*INPUT MATERIAL*
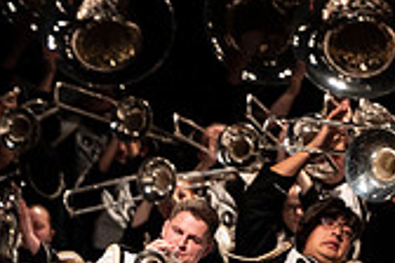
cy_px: 348
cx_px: -254
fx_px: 7592
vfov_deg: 2.0
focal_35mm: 692
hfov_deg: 3.0
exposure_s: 1/500
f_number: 2.8
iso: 2500
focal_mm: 200
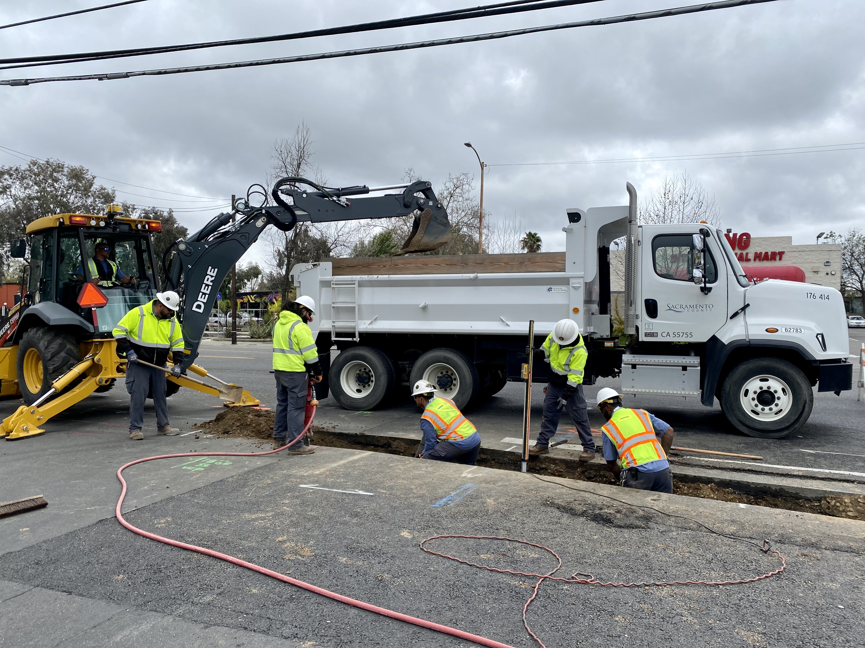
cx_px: 432
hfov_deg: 67.3
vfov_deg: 53.1
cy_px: 324
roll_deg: -0.5
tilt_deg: +0.1
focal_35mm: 26
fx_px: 650
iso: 32
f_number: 1.8
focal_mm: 4.25
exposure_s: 1/1272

*TASK GOAL*
Send back exactly the lines from the line with "hfov_deg: 67.3" through the end of the records.

*SOLUTION TO THIS EXERCISE*
hfov_deg: 67.3
vfov_deg: 53.1
cy_px: 324
roll_deg: -0.5
tilt_deg: +0.1
focal_35mm: 26
fx_px: 650
iso: 32
f_number: 1.8
focal_mm: 4.25
exposure_s: 1/1272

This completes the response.